REQUIREMENTS
Rewrite the stretch of the fish-keeping thread below from "## Ex0dus (Jun" through "a large animal.", putting "redtail catfish" in place of "red tail cat".

EXCERPT PROVIDED
* start *
# 2nd choice you would keep



## bmpower007 (Feb 11, 2005)

What other fish would you guys keep besides piranhas just curious









I would probably keep some rays,peacock bass,arrow, and some widebar dats with a FRT turtle in the tank


----------



## Ex0dus (Jun 29, 2005)

rainbow 'bowfins'


----------



## Dasmopar (Jan 22, 2005)

I've alwasy wanted a red tail cat but never had the tank space for such a large animal.


----------



## Lewdog (Nov 14, 2005)

peacock bass just ordered a common and red wolf fish 5'-6" just cancled the wolf fish and got two piraya coming but i would change my mind again and say whatever i wanted tha day lol


----------



## taylorten (Oct 19, 2005)

Either datnoids or some wolf tetras


----------



## JuN_SpeK (Oct 6, 2005)

well I also keep 4 silver arowanas one black arowana,and 2 jardini,an another type of arowana.







with a RTC. but my dream fish would be a crossback gold arowana.


----------



## waspride (Jun 13, 2004)

peacock bass, or a flowerhorn...


----------



## Joga Bonito (Oct 30, 2004)

datnoids, arowana, peacock bass, FRT, rays


----------



## BASSFISHERMAN (Feb 22, 2004)

largemouth and smallmouth bass


----------



## Grosse Gurke (Jan 3, 2003)

I have a dovi that I really like....he is one territorial bastard though.


----------



## Jack Herer (Sep 28, 2005)

dovii, flowerhorn, ATF, mean mofos.


----------



## Cobra (Sep 25, 2004)

A really nice malawi cichlid tank, A reef tank with a solo clown trigger, A really nice single Flowerhorn tank, An amazonian community tank with a silver arrowana as the center piece.


----------



## swrve (Jan 8, 2005)

wolf fish or a sh.


----------



## fishofury (May 10, 2003)

I have a couple of flowerhorns and I love them. Great personalities. 
I would like to have datnoids and rays soon.


----------



## ginor2k (Oct 26, 2005)

Rays, starfish, sea horses, and a huge coral tank would be the one for me


----------



## Judazzz (Jan 13, 2003)

Fancy pleco's.
But since I already have a pleco set-up, my next choice would be either a huge Amazonian predator tank (Stingrays, Arowana, Peacock Bass, Catfish), or a big reef set-up.


----------



## jasert39 (May 1, 2003)

i would go sw reef.


----------



## PirAnhA$p3ciAlisT (Oct 21, 2005)

asian arowana


----------



## Whall Banner (Nov 25, 2004)
* end *
SOURCE MATERIAL
* start *
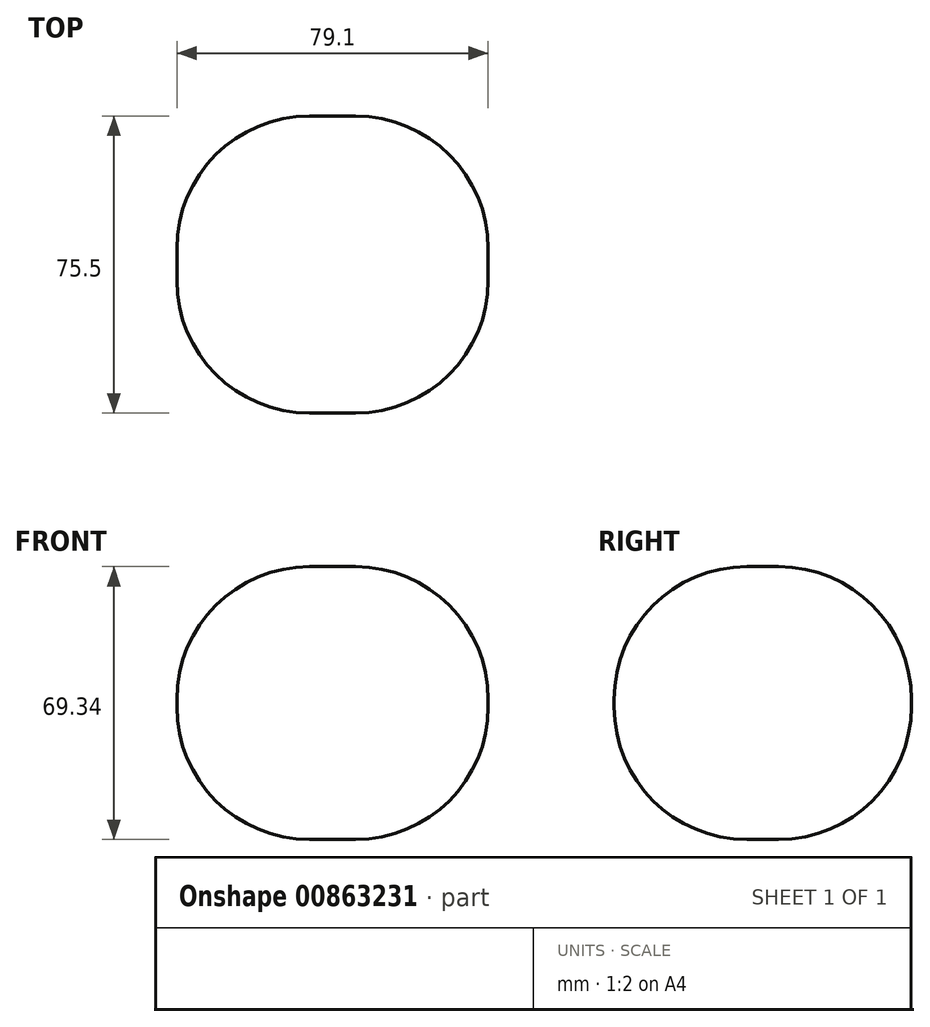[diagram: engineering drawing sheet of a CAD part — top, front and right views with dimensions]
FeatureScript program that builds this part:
* end *
OUTPUT BELOW
## Ex0dus (Jun 29, 2005)

rainbow 'bowfins'


----------



## Dasmopar (Jan 22, 2005)

I've alwasy wanted a redtail catfish but never had the tank space for such a large animal.